RECORD EXTRACTS:
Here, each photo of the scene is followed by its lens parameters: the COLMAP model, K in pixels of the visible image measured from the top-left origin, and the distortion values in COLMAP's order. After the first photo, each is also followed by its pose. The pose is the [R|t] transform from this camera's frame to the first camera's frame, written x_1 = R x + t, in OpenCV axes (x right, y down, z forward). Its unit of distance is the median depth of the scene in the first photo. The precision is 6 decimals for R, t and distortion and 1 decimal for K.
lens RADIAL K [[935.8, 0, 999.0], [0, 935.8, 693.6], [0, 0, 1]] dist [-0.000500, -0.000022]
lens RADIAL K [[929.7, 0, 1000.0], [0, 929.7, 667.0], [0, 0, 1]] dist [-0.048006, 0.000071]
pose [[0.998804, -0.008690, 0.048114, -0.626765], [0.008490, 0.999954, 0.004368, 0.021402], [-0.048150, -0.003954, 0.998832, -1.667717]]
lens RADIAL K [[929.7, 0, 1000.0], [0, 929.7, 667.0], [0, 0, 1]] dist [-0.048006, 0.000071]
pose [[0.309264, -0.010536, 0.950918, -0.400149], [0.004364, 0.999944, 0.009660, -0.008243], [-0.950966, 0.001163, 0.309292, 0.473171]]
--
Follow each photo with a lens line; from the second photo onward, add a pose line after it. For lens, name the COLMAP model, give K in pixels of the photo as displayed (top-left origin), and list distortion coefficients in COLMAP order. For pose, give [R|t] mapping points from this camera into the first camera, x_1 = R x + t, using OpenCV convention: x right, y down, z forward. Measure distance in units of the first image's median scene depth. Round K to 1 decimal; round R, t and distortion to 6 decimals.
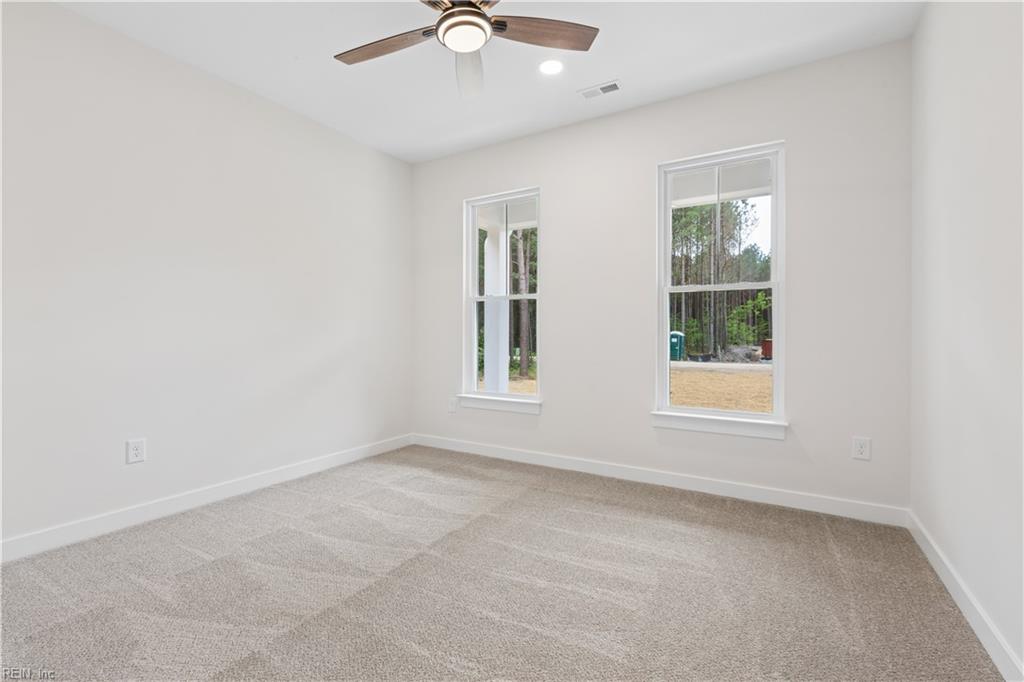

ACTIVITY: Reproduce the material from the line containing "Here, each photo" down to the line containing "0.001163, 0.309292, 0.473171]]", switching "top-left origin" to "upper-left origin" and leaving everything else unchanged.

WRITTEN ANSWER:
Here, each photo of the scene is followed by its lens parameters: the COLMAP model, K in pixels of the visible image measured from the upper-left origin, and the distortion values in COLMAP's order. After the first photo, each is also followed by its pose. The pose is the [R|t] transform from this camera's frame to the first camera's frame, written x_1 = R x + t, in OpenCV axes (x right, y down, z forward). Its unit of distance is the median depth of the scene in the first photo. The precision is 6 decimals for R, t and distortion and 1 decimal for K.
lens RADIAL K [[935.8, 0, 999.0], [0, 935.8, 693.6], [0, 0, 1]] dist [-0.000500, -0.000022]
lens RADIAL K [[929.7, 0, 1000.0], [0, 929.7, 667.0], [0, 0, 1]] dist [-0.048006, 0.000071]
pose [[0.998804, -0.008690, 0.048114, -0.626765], [0.008490, 0.999954, 0.004368, 0.021402], [-0.048150, -0.003954, 0.998832, -1.667717]]
lens RADIAL K [[929.7, 0, 1000.0], [0, 929.7, 667.0], [0, 0, 1]] dist [-0.048006, 0.000071]
pose [[0.309264, -0.010536, 0.950918, -0.400149], [0.004364, 0.999944, 0.009660, -0.008243], [-0.950966, 0.001163, 0.309292, 0.473171]]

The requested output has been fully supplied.